À faire >> D'après le passage sélectionné ci-dessous, quel est le nom de la langue de la Nation métisse?

Femme du Métis Nation of Ontario jouant du violon (Photo : Métis Nation of Ontario)

Photo : Femme du Métis Nation of Ontario jouant du violon (Photo : Métis Nation of Ontario)

Par

France Picotte

Le patrimoine immatériel

Published Date: sept. 08, 2017

Récemment, la Fiducie du patrimoine ontarien s’est entretenue avec France Picotte, présidente de la Nation métisse de l’Ontario, afin de discuter du lien entre la langue et la culture, et de son importance sur le sentiment d’identité.

« À mon avis, perdre une langue, c’est perdre une grande partie de sa culture, car les mots et les expressions [d’une] langue – par exemple en michif, notre langue – ne sont pas simplement que cela. Oui, ce sont des mots... Mais c’est aussi un langage corporel. Lorsqu’on perd cela, on perd un grand pan de sa culture. Ainsi, pour faire vraiment l’expérience de sa culture, la langue de ses ancêtres, reflétée dans les histoires racontées, est très importante. C’est le lien – ce qui fait vraiment partie de qui nous sommes. La langue est davantage qu’un langage : c’est aussi l’expression de la culture, de l’histoire, et tout ce qui vient l’éclairer. »

Données fournies >>
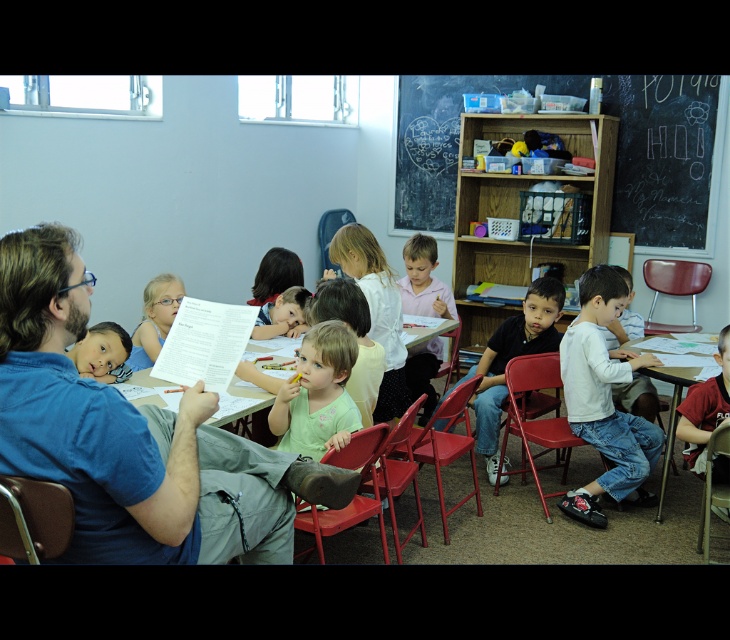
You are a teacher in a classroom and want to hand out a new worksheet to all students. The red shirt at lower right and the smooth skin child at center are two students in the class. If you are standing at the front of the classroom, which student is closer to you?

The smooth skin child at center is closer to you because the distance between the red shirt at lower right and the smooth skin child at center is 6.82 feet, implying the smooth skin child is nearer to the front.

You are a student in the classroom and you need to hand in your homework to the teacher. The teacher is wearing the white matte shirt at center and the pink matte shirt at center. Which shirt should you approach to submit your homework?

You should approach the white matte shirt at center because it is the teacher wearing that shirt, while the pink matte shirt at center is another person. However, according to the objects description, the white matte shirt at center is to the right of the pink matte shirt at center, so the teacher is located to the right side.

Résultat >> Le michif.